Research studies using hyperpolarized helium and magnetic resonance imaging are in the planning stages (M Dolovich, M Noseworthy). Preliminary work has been initiated (coil design and testing, pulse sequences) in preparation for studies investigating changes in diffusion in asymptomatic compared to chronic smokers in collaboration with G Cox.  In addition, the possibility of using the SPECT clinical scanner located in the St Joseph’s Hospital Dept Nuclear Medicine for research investigating lung mucociliary clearance and epithelial permeability utilizing 99mTc tracers is being explored.  

The Firestone Research Aerosol Laboratory (M Dolovich, R Labiris) that has been established in FIRH is one of only seven facilities in North America and Europe that combines new (3D) imaging techniques with traditional physiological and pharmacological methods. The laboratory moved from McMaster to St Joseph’s in August ’07 and is now set-up and functioning.

There are several dimensions to the work of the Aerosol Laboratory: 1) in vitro characterization of medical aerosol formulations and drug delivery systems; 2) aerosol support for 2D and 3D imaging of lung deposition and distribution and pharmacokinetics of aerosolized radiolabelled formulations, including simulation of delivery under a variety of inhalation conditions; 3) in vitro measurements of epithelial cell cilia function (beat frequency, wave form, cilia length, shape) in relation to disease and pharmacologic interventions. Using high-speed digital imaging and computer processing, function and structure of nasal and bronchial cilia are currently being investigated in healthy volunteers and COPD patients with varying severity of disease (M Dolovich, G Cox). Outcomes will be correlated with sputum cell counts and conventional pulmonary function measurements. Other projects involve measuring the effect of hyperosmolar agents on ciliary beat frequency (M Dolovich). A grant has been submitted to determine the effect of exacerbations on the function and structure of epithelial cell cilia in COPD (M Dolovich, P Nair). In addition, cell culture using human bronchial and nasal epithelial primary cells is being established in the Aerosol Lab to provide model systems for disease and for the investigation of mechanisms as well as the effects of a variety of experimental therapeutic agents on cilia function. Plans are to establish methods for knockdown of specific proteins in situ which could lead to a better understanding of the molecular and cellular pathogenic mechanisms of COPD. 

CJ Allen, P Nair

Dr Allen has been studying the respiratory complications of gastroesophageal reflux since 1984.  In 1992 he began collaborating with Dr Mehran Anvari in the prospective study of patients with gastroesophageal reflux undergoing laparoscopic antireflux surgery. This patient population is one of the largest cohorts in the world and has successfully followed patients for up to 10 years.  An unusual feature of this cohort has been the large number of patients presenting with respiratory symptoms (predominantly cough) who have undergone antireflux surgery.  This successful research programme led to the award of 2 major grants in 2000. A grant from the Ontario Ministry of Health funded a prospective study of cough in the patients with gastroesophageal reflux taking part in a CIHR funded study.  To support this study a cough clinic was established.  Databases were set up to prospectively gather data (including atopic status, airway responsiveness to histamine, and induced sputum examination) on all the patients referred to the cough clinic including the patients who were eventually randomised to the CIHR study.  This study completed gathering data in 2007 and is currently undergoing analysis. 

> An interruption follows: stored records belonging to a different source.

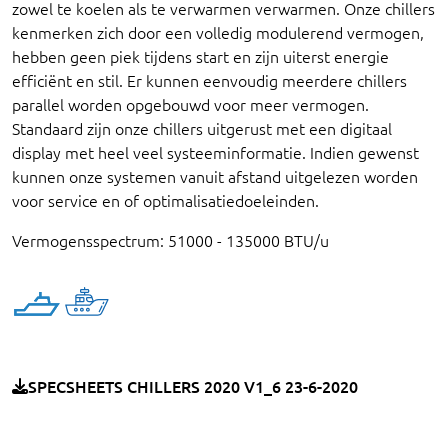
zowel te koelen als te verwarmen verwarmen. Onze chillers
kenmerken zich door een volledig modulerend vermogen,
hebben geen piek tijdens start en zijn uiterst energie
efficiënt en stil. Er kunnen eenvoudig meerdere chillers
parallel worden opgebouwd voor meer vermogen.
Standaard zijn onze chillers uitgerust met een digitaal
display met heel veel systeeminformatie. Indien gewenst
kunnen onze systemen vanuit afstand uitgelezen worden
voor service en of optimalisatiedoeleinden.
Vermogensspectrum: 51000 - 135000 BTU/u
SPECSHEETS CHILLERS 2020 V1_6 23-6-2020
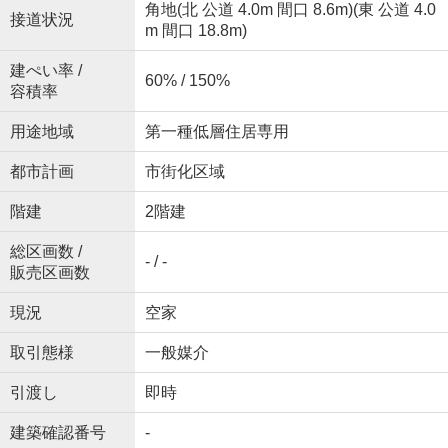
角地(北 公道 4.0m 間口 8.6m)(東 公道 4.0
接道状況
m 間口 18.8m)
建ぺい率 /
60% / 150%
容積率
用途地域
第一種低層住居専用
都市計画
市街化区域
階建
2階建
総区画数 /
- / -
販売区画数
現況
空家
取引態様
一般媒介
引渡し
即時
建築確認番号
-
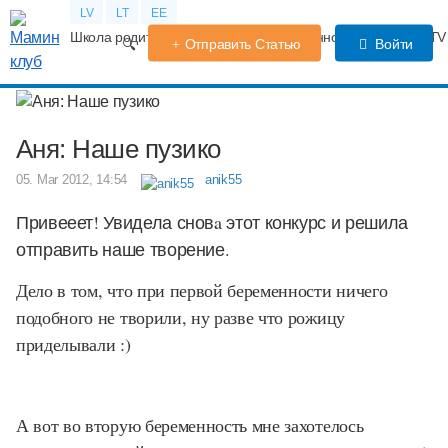
LV
LT
EE
Школа родителей
Календарь беременности
Форум
TV
Отправить Статью
Войти
Аня: Наше пузико
05. Mar 2012, 14:54
anik55
Привееет! Увидела сновa этот конкурс и решила
отправить наше творение.
Дело в том, что при первой беременности ничего
подобного не творили, ну разве что рожицу
приделывали :)
А вот во вторую беременность мне захотелось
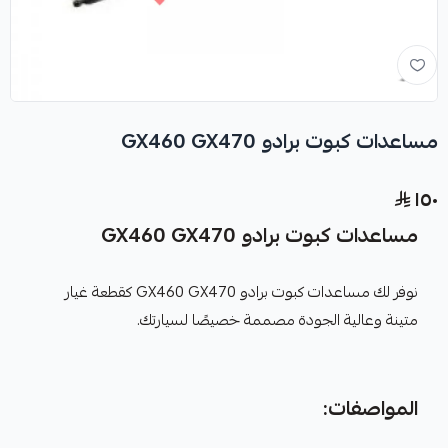
مساعدات كبوت برادو GX460 GX470
١٥٠
مساعدات كبوت برادو GX460 GX470
نوفر لك مساعدات كبوت برادو GX460 GX470 كقطعة غيار
متينة وعالية الجودة مصممة خصيصًا لسيارتك.
المواصفات:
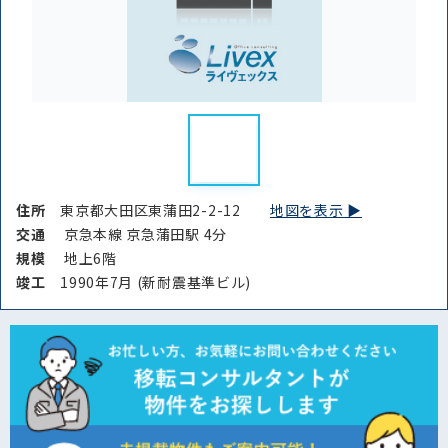
住所
東京都大田区東蒲田2-2-12
地図を表示 ▶︎
交通
京急本線 京急蒲田駅 4分
規模
地上6階
竣⼯
1990年7月 (新耐震基準ビル)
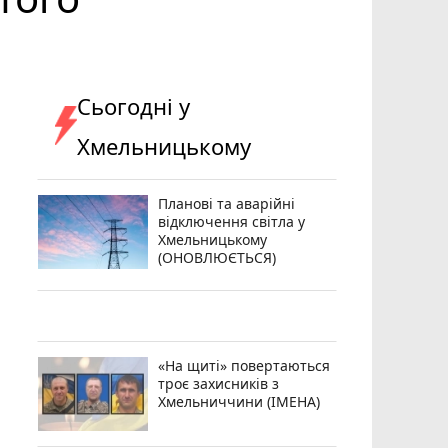
Сьогодні у
Хмельницькому
Планові та аварійні
відключення світла у
Хмельницькому
(ОНОВЛЮЄТЬСЯ)
«На щиті» повертаються
троє захисників з
Хмельниччини (ІМЕНА)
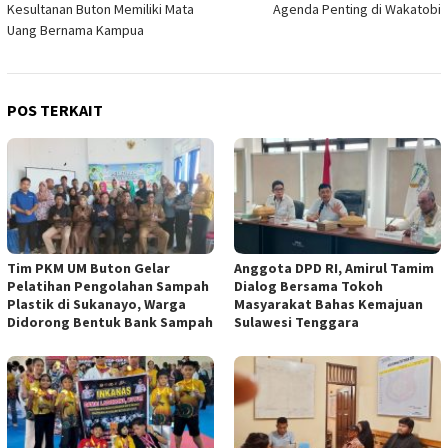
Kesultanan Buton Memiliki Mata
Agenda Penting di Wakatobi
Uang Bernama Kampua
POS TERKAIT
Tim PKM UM Buton Gelar
Anggota DPD RI, Amirul Tamim
Pelatihan Pengolahan Sampah
Dialog Bersama Tokoh
Plastik di Sukanayo, Warga
Masyarakat Bahas Kemajuan
Didorong Bentuk Bank Sampah
Sulawesi Tenggara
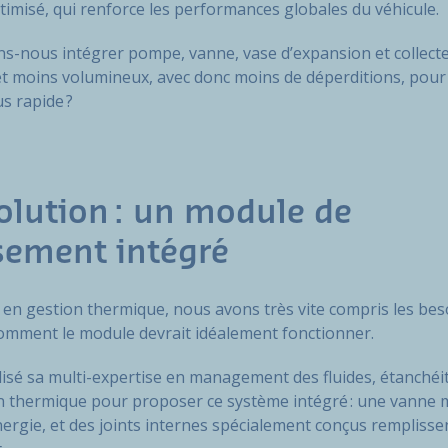
timisé, qui renforce les performances globales du véhicule.
s-nous intégrer pompe, vanne, vase d’expansion et collect
t moins volumineux, avec donc moins de déperditions, pour
us rapide ?
olution : un module de
ssement intégré
 en gestion thermique, nous avons très vite compris les bes
t comment le module devrait idéalement fonctionner.
sé sa multi-expertise en management des fluides, étanchéité
n thermique pour proposer ce système intégré : une vanne mu
gie, et des joints internes spécialement conçus remplissent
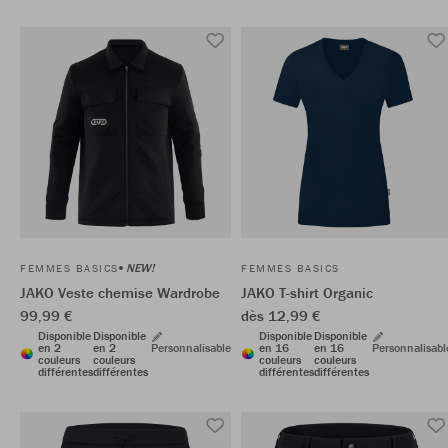
NEW!
FEMMES BASICS
FEMMES BASICS
JAKO Veste chemise Wardrobe
JAKO T-shirt Organic
99,99 €
dès 12,99 €
Disponible
Disponible
Disponible
Disponible
en 2
en 2
Personnalisable
en 16
en 16
Personnalisabl
couleurs
couleurs
couleurs
couleurs
différentes
différentes
différentes
différentes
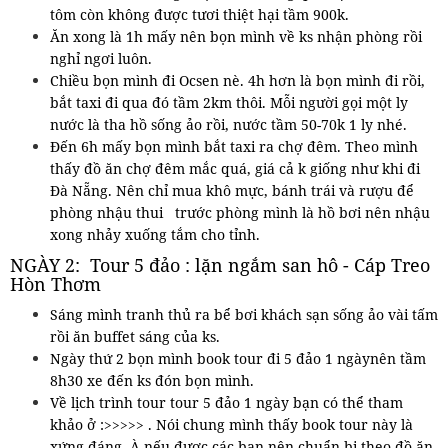
tôm còn không được tươi thiệt hại tầm 900k.
Ăn xong là 1h mấy nên bọn mình về ks nhận phòng rồi
nghỉ ngơi luôn.
Chiều bọn mình đi Ocsen nè. 4h hơn là bọn mình đi rồi,
bắt taxi đi qua đó tầm 2km thôi. Mỗi người gọi một ly
nước là tha hồ sống ảo rồi, nước tầm 50-70k 1 ly nhé.
Đến 6h mấy bọn mình bắt taxi ra chợ đêm. Theo mình
thấy đồ ăn chợ đêm mắc quá, giá cả k giống như khi đi
Đà Nẵng. Nên chỉ mua khô mực, bánh trái và rượu để
phòng nhậu thui trước phòng mình là hồ bơi nên nhậu
xong nhảy xuống tắm cho tỉnh.
NGÀY 2: Tour 5 đảo : lặn ngắm san hô - Cáp Treo
Hòn Thơm
Sáng mình tranh thủ ra bể bơi khách sạn sống ảo vài tấm
rồi ăn buffet sáng của ks.
Ngày thứ 2 bọn mình book tour đi 5 đảo 1 ngàynên tầm
8h30 xe đến ks đón bọn mình.
Về lịch trình tour tour 5 đảo 1 ngày bạn có thể tham
khảo ở :>>>>> . Nói chung mình thấy book tour này là
xứng đáng. À nếu được các bạn nên chuẩn bị theo đồ ăn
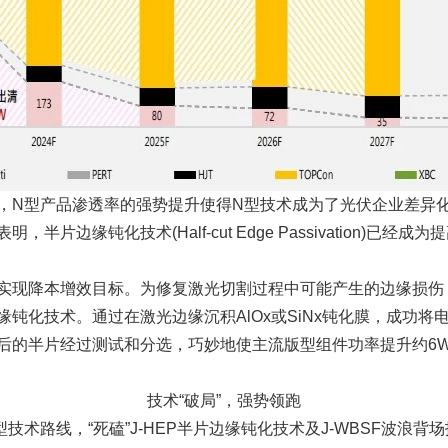
，N型产品渗透率的强势提升使得N型技术成为了光伏企业差异
片边缘钝化技术(Half-cut Edge Passivation)已
实现降本增效目标。为修复激光切割过程中可能产生的边缘损伤
钝化技术。通过在激光边缘沉积AlOx或SiNx钝化膜，成功
的半片经过测试和分选，巧妙地使主流版型组件功率提升约6W，
技术“破局”，强势领跑
技术路线，“死磕”J-HEP半片边缘钝化技术及J-WBSF波浪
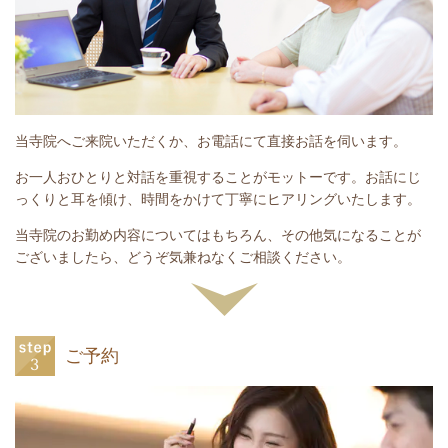
当寺院へご来院いただくか、お電話にて直接お話を伺います。
お一人おひとりと対話を重視することがモットーです。お話にじ
っくりと耳を傾け、時間をかけて丁寧にヒアリングいたします。
当寺院のお勤め内容についてはもちろん、その他気になることが
ございましたら、どうぞ気兼ねなくご相談ください。
ご予約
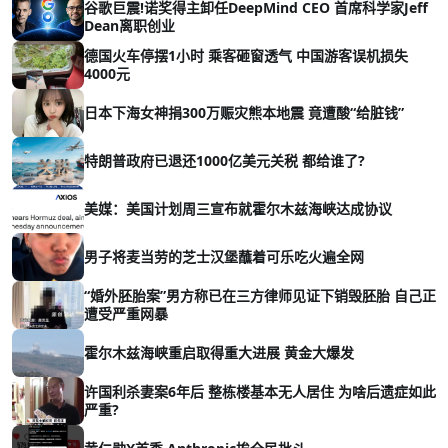
谷歌巨震!诺奖得主卸任DeepMind CEO 首席科学家Jeff
Dean离职创业
德国火车停摆1小时 乘客砸窗透气 中国游客误机损失
4000元
日本下海女神捐300万赈灾熊本地震 竟遭酸“给脏钱”
特朗普政府已退还1000亿美元关税 都给谁了?
美媒：美国计划周三宣布就霍尔木兹海峡达成协议
男子将麦当劳的芝士汉堡蘸着可乐吃火遍全网
“婚外胚胎案”男方称已在三方律师见证下销毁胚胎 自己正
遭受严重网暴
霍尔木兹海峡重启取得重大进展 黄金大爆发
许国利杀妻案6年后 整栋楼基本无人居住 为啥后遗症如此
严重?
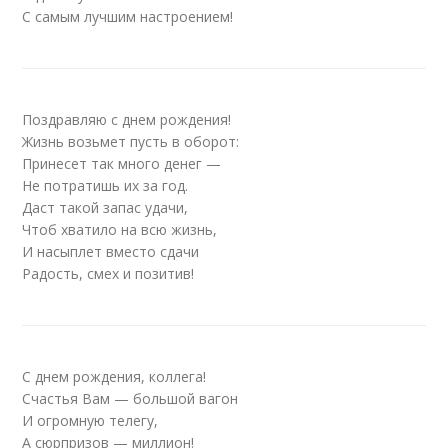
С самым лучшим настроением!
Поздравляю с днем рождения!
Жизнь возьмет пусть в оборот:
Принесет так много денег —
Не потратишь их за год.
Даст такой запас удачи,
Чтоб хватило на всю жизнь,
И насыплет вместо сдачи
Радость, смех и позитив!
С днем рождения, коллега!
Счастья Вам — большой вагон
И огромную телегу,
А сюрпризов — миллион!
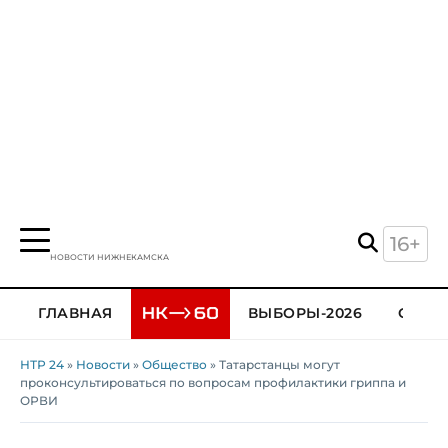
16+
НОВОСТИ НИЖНЕКАМСКА
ГЛАВНАЯ
ВЫБОРЫ-2026
ОБЩЕ
НТР 24
»
Новости
»
Общество
» Татарстанцы могут
проконсультироваться по вопросам профилактики гриппа и
ОРВИ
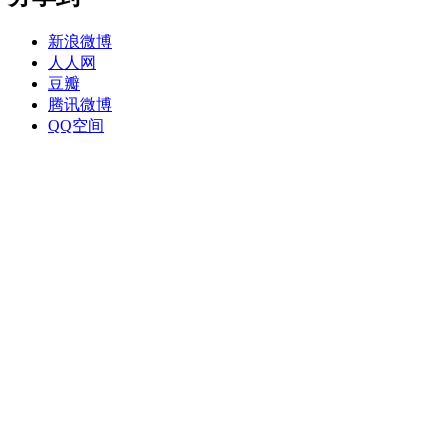
新浪微博
人人网
豆瓣
腾讯微博
QQ空间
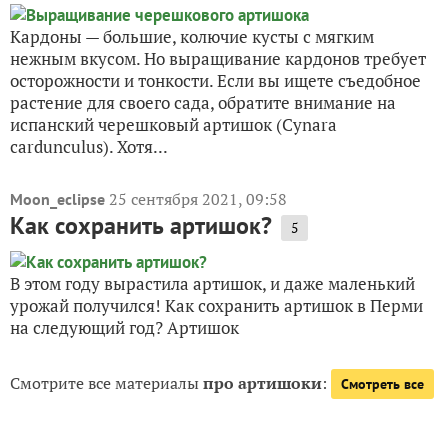
Кардоны — большие, колючие кусты с мягким
нежным вкусом. Но выращивание кардонов требует
осторожности и тонкости. Если вы ищете съедобное
растение для своего сада, обратите внимание на
испанский черешковый артишок (Cynara
cardunculus). Хотя...
25 сентября 2021, 09:58
Moon_eclipse
Как сохранить артишок?
5
В этом году вырастила артишок, и даже маленький
урожай получился! Как сохранить артишок в Перми
на следующий год? Артишок
Смотрите все материалы
про артишоки
:
Смотреть все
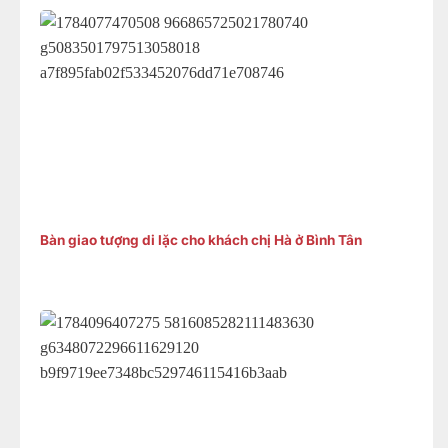
Bàn giao tượng di lặc cho khách chị Hà ở Bình Tân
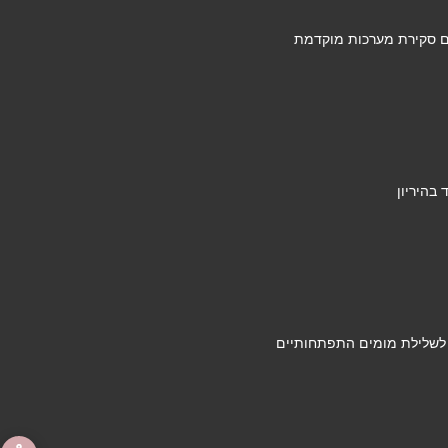
ם סקירת מערכות מוקדמת
בהיריון
 לשלילת מומים התפתחותיים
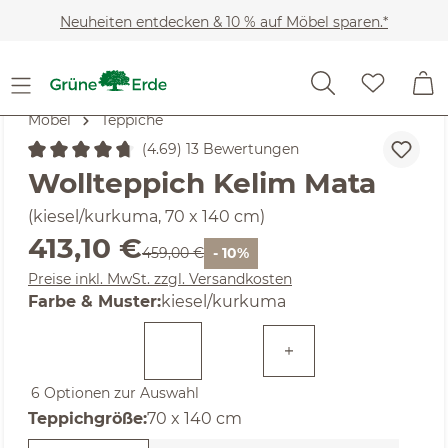
Zum Hauptinhalt springen
Neuheiten entdecken & 10 % auf Möbel sparen.*
Möbel
Teppiche
(4.69) 13 Bewertungen
Durchschnittliche Bewertung von 4.69 von 5 Sternen
Wollteppich Kelim Mata
(kiesel/kurkuma, 70 x 140 cm)
Verkaufspreis:
413,10 €
Regulärer Preis:
459,00 €
- 10%
Preise inkl. MwSt. zzgl. Versandkosten
auswählen
Farbe & Muster
:
kiesel/kurkuma
6 Optionen zur Auswahl
auswählen
Teppichgröße
:
70 x 140 cm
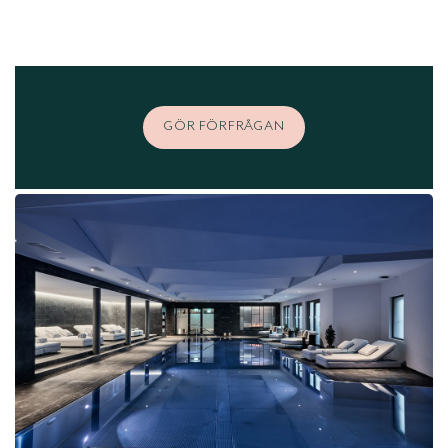
GÖR FÖRFRÅGAN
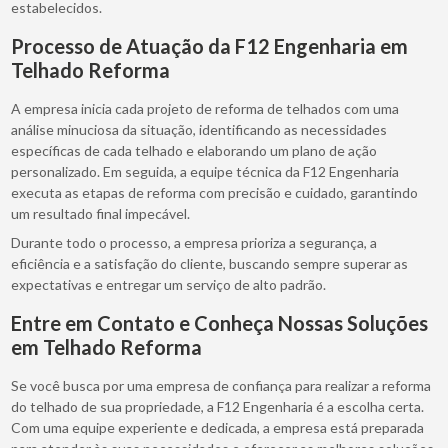
estabelecidos.
Processo de Atuação da F12 Engenharia em
Telhado Reforma
A empresa inicia cada projeto de reforma de telhados com uma
análise minuciosa da situação, identificando as necessidades
específicas de cada telhado e elaborando um plano de ação
personalizado. Em seguida, a equipe técnica da F12 Engenharia
executa as etapas de reforma com precisão e cuidado, garantindo
um resultado final impecável.
Durante todo o processo, a empresa prioriza a segurança, a
eficiência e a satisfação do cliente, buscando sempre superar as
expectativas e entregar um serviço de alto padrão.
Entre em Contato e Conheça Nossas Soluções
em Telhado Reforma
Se você busca por uma empresa de confiança para realizar a reforma
do telhado de sua propriedade, a F12 Engenharia é a escolha certa.
Com uma equipe experiente e dedicada, a empresa está preparada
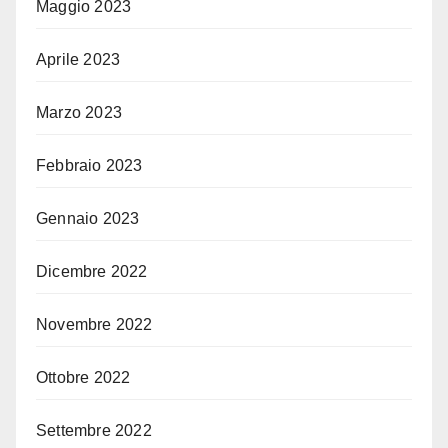
Maggio 2023
Aprile 2023
Marzo 2023
Febbraio 2023
Gennaio 2023
Dicembre 2022
Novembre 2022
Ottobre 2022
Settembre 2022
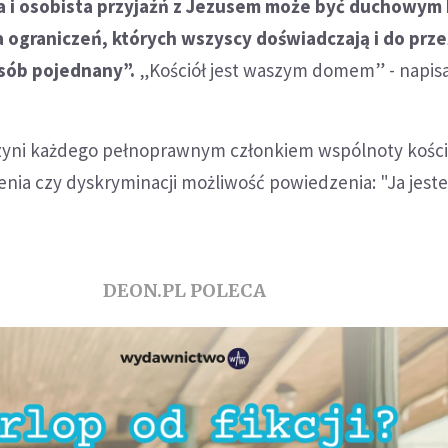
na i osobista przyjaźń z Jezusem może być duchowym
 ograniczeń, których wszyscy doświadczają i do prz
sób pojednany”.
„Kościół jest waszym domem” - napisa
czyni każdego pełnoprawnym członkiem wspólnoty kości
enia czy dyskryminacji możliwość powiedzenia: "Ja jest
DEON.PL POLECA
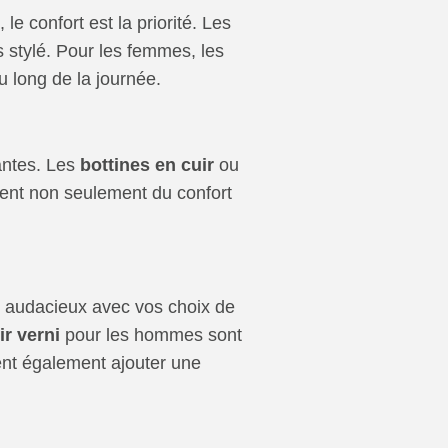
 confort est la priorité. Les
 stylé. Pour les femmes, les
u long de la journée.
antes. Les
bottines en cuir
ou
rent non seulement du confort
us audacieux avec vos choix de
r verni
pour les hommes sont
nt également ajouter une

Novel strategies are being developed and evaluated to understand the mechanisms of cough. These include monitoring of cough using videometry and portable digital sound recording devices and relating them to the type of bronchitis associated with cough. Acidity of breath measured in exhaled breath condensate is also being evaluated as a method of detecting gastro-esophageal reflux.